[Start of Attachment]
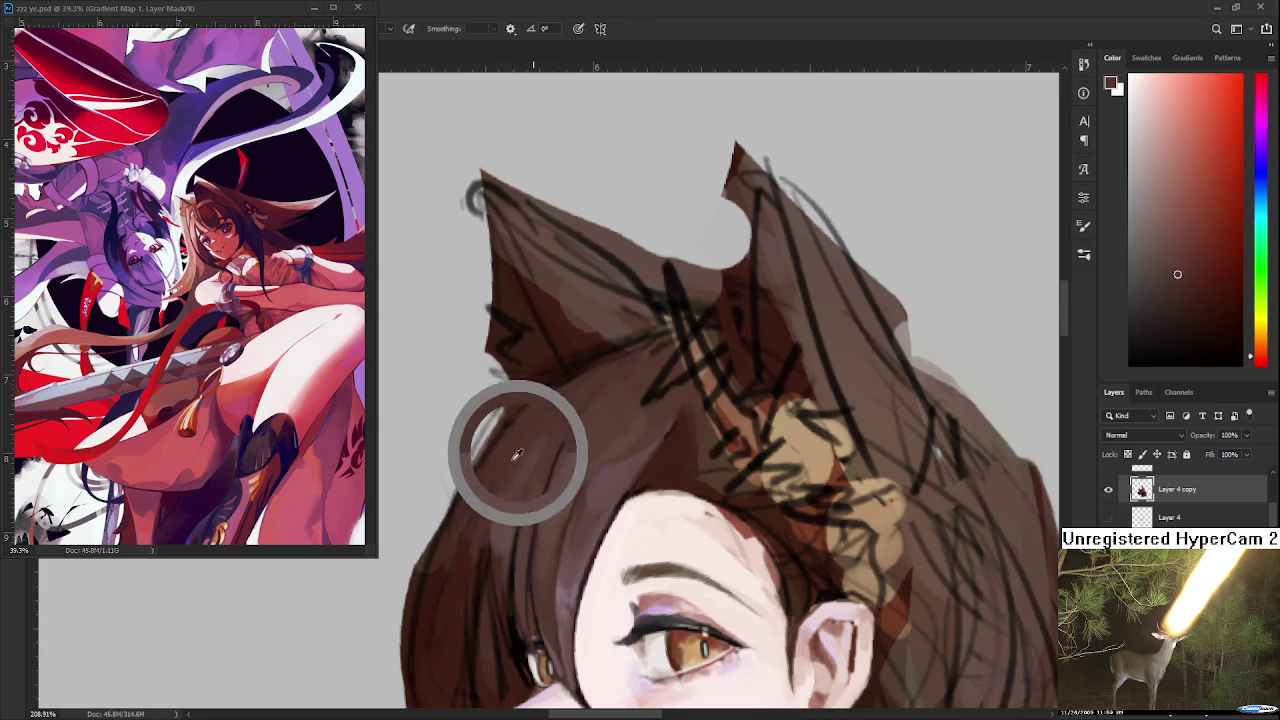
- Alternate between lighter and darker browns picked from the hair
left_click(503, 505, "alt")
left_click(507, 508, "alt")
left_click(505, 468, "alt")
[End of Attachment]
[Start of Attachment]
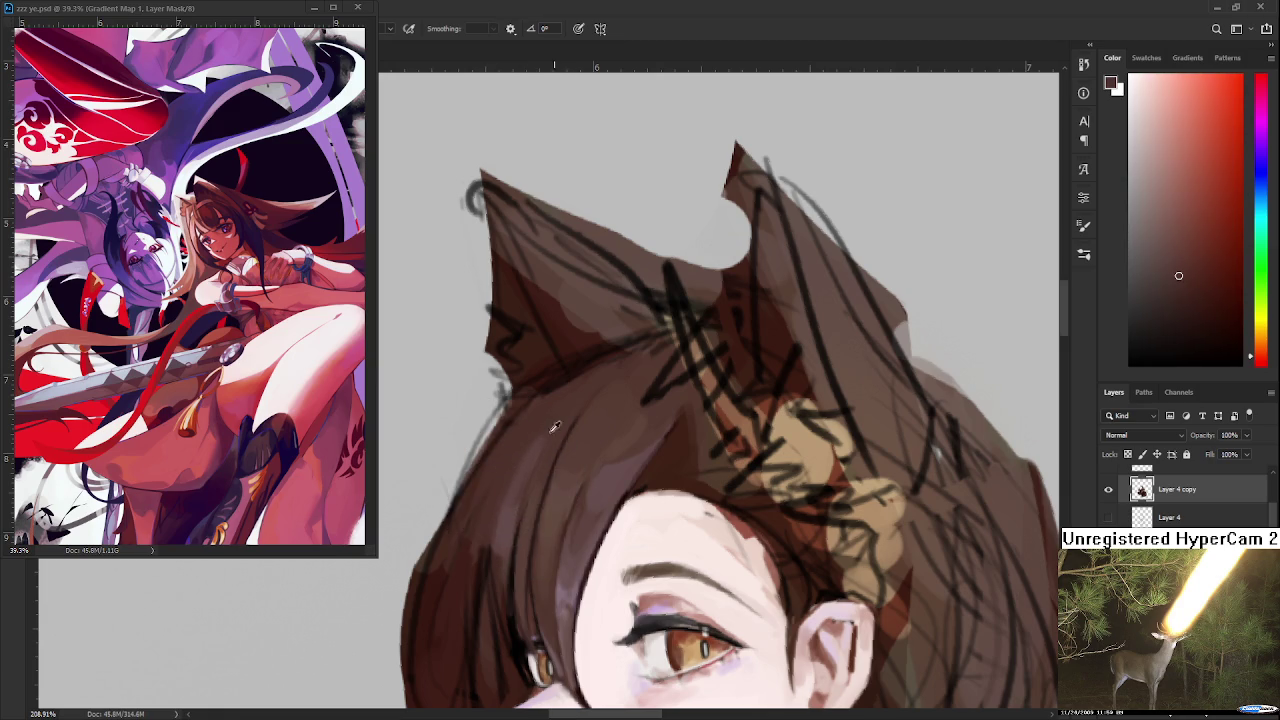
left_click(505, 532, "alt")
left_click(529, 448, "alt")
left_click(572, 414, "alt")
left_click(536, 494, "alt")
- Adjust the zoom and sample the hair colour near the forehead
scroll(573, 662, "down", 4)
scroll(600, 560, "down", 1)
[End of Attachment]
- **WHAT THE TASK ASKS**
Copy each line above where "scroll" appears.

- **PROBLEM SOLUTION**
scroll(573, 662, "down", 4)
scroll(600, 560, "down", 1)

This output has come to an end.